Re: Resend: Patch : ulogd fix for kernel 64bits/userspace 32bits system

[Patrick McHardy]

Eric Leblond wrote:
> You can now do :
> 	./configure --with-kernel-64-user-32
> to activate the workaround.
> 
> It displays :
> 
> configure: WARNING: The use of the flag kernel-64-user-32 could interfere with kernel evolution. Use it at your own risk.

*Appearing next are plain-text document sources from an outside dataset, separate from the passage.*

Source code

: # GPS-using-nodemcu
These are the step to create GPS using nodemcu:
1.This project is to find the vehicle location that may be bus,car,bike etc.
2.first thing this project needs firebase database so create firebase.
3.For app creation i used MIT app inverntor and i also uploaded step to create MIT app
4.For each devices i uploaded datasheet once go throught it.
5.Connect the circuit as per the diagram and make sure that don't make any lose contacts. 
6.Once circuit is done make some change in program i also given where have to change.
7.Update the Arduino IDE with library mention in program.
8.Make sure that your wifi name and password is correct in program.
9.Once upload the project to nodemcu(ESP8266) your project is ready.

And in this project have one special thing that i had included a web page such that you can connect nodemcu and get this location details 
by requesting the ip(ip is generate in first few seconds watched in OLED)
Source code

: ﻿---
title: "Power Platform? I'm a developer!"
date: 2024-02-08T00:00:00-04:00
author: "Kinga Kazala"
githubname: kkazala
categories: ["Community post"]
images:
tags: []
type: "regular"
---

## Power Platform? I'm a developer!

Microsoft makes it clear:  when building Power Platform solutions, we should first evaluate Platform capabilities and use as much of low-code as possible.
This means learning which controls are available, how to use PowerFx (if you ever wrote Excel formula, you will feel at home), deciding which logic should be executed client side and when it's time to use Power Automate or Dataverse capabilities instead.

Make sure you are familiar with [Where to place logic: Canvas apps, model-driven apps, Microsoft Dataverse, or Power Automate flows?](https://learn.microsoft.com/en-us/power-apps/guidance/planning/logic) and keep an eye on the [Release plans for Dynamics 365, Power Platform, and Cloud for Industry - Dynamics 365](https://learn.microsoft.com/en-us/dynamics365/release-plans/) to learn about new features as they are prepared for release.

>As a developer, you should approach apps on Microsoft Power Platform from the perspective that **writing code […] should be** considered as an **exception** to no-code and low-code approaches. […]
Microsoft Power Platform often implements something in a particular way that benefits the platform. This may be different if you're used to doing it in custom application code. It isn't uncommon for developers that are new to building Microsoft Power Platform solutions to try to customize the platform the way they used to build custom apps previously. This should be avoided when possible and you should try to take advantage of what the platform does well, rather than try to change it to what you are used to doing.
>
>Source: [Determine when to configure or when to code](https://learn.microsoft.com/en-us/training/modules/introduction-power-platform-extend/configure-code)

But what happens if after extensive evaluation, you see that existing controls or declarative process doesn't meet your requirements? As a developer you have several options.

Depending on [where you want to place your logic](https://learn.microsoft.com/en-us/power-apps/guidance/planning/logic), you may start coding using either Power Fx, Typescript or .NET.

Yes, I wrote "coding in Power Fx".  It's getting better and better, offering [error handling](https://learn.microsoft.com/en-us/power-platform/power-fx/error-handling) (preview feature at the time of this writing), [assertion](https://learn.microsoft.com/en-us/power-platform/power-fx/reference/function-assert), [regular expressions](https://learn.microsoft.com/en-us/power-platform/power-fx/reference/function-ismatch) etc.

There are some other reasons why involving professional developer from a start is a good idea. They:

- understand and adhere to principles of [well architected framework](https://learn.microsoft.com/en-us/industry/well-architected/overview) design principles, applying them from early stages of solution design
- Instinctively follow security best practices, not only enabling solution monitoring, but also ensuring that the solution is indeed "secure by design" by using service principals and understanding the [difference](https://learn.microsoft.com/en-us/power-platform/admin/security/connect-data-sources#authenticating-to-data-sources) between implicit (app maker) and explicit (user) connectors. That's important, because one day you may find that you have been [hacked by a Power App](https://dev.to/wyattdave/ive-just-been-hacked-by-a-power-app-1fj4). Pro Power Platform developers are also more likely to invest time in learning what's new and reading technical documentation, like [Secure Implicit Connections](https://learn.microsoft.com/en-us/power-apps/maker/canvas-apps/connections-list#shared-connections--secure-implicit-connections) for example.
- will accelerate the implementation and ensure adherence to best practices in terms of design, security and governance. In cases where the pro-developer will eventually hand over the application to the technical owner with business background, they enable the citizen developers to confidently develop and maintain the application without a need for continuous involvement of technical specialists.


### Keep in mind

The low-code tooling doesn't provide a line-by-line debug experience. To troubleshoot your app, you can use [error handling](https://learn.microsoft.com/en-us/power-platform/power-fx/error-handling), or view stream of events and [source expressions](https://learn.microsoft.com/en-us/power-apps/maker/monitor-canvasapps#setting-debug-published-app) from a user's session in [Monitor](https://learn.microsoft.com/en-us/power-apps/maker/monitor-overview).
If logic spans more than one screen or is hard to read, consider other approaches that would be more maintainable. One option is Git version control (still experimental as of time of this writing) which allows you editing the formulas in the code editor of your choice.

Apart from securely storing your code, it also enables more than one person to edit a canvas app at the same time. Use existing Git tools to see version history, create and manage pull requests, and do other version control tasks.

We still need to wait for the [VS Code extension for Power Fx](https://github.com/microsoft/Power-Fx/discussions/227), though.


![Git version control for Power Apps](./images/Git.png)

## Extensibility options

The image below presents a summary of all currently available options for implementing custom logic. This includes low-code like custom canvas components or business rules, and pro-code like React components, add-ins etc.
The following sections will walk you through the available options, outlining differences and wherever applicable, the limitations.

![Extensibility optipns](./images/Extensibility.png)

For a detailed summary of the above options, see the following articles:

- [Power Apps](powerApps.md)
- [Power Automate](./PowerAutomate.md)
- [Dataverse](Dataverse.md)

The patch looks good, but doesn't apply:

(Stripping trailing CRs from patch.)
patching file configure.in
(Stripping trailing CRs from patch.)
patching file libipulog/include/linux/netfilter_ipv4/ipt_ULOG.h
(Stripping trailing CRs from patch.)
patching file libipulog/include/libipulog/libipulog.h
Hunk #1 FAILED at 1.
1 out of 2 hunks FAILED -- saving rejects to file
libipulog/include/libipulog/libipulog.h.rej
(Stripping trailing CRs from patch.)
patching file Rules.make.in

Please rediff against current SVN.

Re: Resend: Patch : ulogd fix for kernel 64bits/userspace 32bits system

[Patrick McHardy]

Patrick McHardy wrote:
> The patch looks good, but doesn't apply:
> 
> (Stripping trailing CRs from patch.)
> patching file configure.in
> (Stripping trailing CRs from patch.)
> patching file libipulog/include/linux/netfilter_ipv4/ipt_ULOG.h
> (Stripping trailing CRs from patch.)
> patching file libipulog/include/libipulog/libipulog.h
> Hunk #1 FAILED at 1.
> 1 out of 2 hunks FAILED -- saving rejects to file
> libipulog/include/libipulog/libipulog.h.rej
> (Stripping trailing CRs from patch.)
> patching file Rules.make.in
> 
> Please rediff against current SVN.

Never mind, it was this part:


-/* $Id: libipulog.h,v 1.6 2002/07/30 07:23:36 laforge Exp $ */
+/* $Id$ */

I fixed it up manually. Thanks Eric.